Source extract -
*** Block opens ***

Liquid Silver Books, $5.95, ISBN 978-1-59578-384-4
Fantasy Erotica, 2007
Of Flesh and Blood is an anthology of three stories featuring vampires. This is an… interesting read indeed.
Darragha Foster gets things going with Polishing Saber.
You know, I’m always sure the author is just making things up, but I always realize after a few Google searches that even her most outlandish concepts tend to have some realism to them. I was sure that she made up the name “mooncusser”, for example, but no, it’s supposedly true and there were mooncussers back in those days.
Here, we have the Nábrók, a pair of trousers made from the flayed flesh from the lower body of a man’s corpse which could bestow upon its wearer great powers. The wearer however will have to feed on blood to keep the magic of the Nábrók going. The Old Ones of Iceland – the original vampires – had a war with the witches or draugur who wore the Nábrók a long, long time ago. The last of the Nábrók was safely hidden away… until it was discovered by accident recently. It has since gone missing and whoever stole it must have become a draugur since many sheep are showing up dead recently drained of blood.
Then we have our heroine Saber Evangelista – no, she’s not an adult film actress, in case you’re wondering – is an IT guru of sorts who is in Iceland to shag hot eighteen-year old boys and hot vampires who happen to be embroiled in the mystery of the stolen Nábrók.
This story is interesting and the Nábrók thing doesn’t end up being as tawdry as I feared it would be at first. However, the scenery and the legend of the Nábrók are far more interesting than the characters populating the story. In fact, the author’s prose here can be so vague when it comes to actual details that I am not sure why Saber is in Iceland. She’s looking for a good time, I am told at places, so maybe that’s the reason. There are times when I feel that the author is so into her story that she sometimes forgets that the reader may not be privy to some of the details in her head.

*** Block closes ***

Material shown -
*** Block opens ***

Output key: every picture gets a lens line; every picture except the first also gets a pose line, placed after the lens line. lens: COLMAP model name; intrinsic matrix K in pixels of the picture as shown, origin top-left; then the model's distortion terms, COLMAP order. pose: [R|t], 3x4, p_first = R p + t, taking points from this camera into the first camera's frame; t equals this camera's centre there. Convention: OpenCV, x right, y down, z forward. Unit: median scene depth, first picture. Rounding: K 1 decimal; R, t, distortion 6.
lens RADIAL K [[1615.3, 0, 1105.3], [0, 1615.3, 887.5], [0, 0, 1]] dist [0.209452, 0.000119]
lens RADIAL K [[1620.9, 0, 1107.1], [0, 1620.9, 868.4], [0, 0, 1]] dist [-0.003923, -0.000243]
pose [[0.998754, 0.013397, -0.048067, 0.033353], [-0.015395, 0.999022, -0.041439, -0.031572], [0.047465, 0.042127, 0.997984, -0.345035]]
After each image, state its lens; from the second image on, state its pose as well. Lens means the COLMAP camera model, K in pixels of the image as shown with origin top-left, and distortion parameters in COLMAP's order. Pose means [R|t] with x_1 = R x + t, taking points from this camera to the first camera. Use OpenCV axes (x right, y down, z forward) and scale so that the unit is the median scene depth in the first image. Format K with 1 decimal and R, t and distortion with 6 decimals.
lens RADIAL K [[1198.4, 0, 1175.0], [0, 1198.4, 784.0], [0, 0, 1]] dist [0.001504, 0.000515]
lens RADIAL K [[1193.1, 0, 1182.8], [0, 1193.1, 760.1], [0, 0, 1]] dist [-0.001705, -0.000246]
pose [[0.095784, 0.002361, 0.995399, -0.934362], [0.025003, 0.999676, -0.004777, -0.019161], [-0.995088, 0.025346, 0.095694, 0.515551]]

*** Block closes ***

Required work - Rewrite the paragraph of the book review that begins "Here, we have the Nábrók" as a short bulleted list that keeps its main facts.

Your solution -
- The Nábrók is a pair of trousers made from the flayed skin of the lower body of a man's corpse, and it can give its wearer great powers.
- To keep its magic going, the wearer has to feed on blood.
- Long ago, the Old Ones of Iceland, the first vampires, fought a war with the witches, or draugur, who wore the Nábrók.
- The last Nábrók was hidden safely away until it was found by accident recently.
- It has since gone missing, and whoever stole it must have become a draugur, since many sheep have recently turned up dead and drained of blood.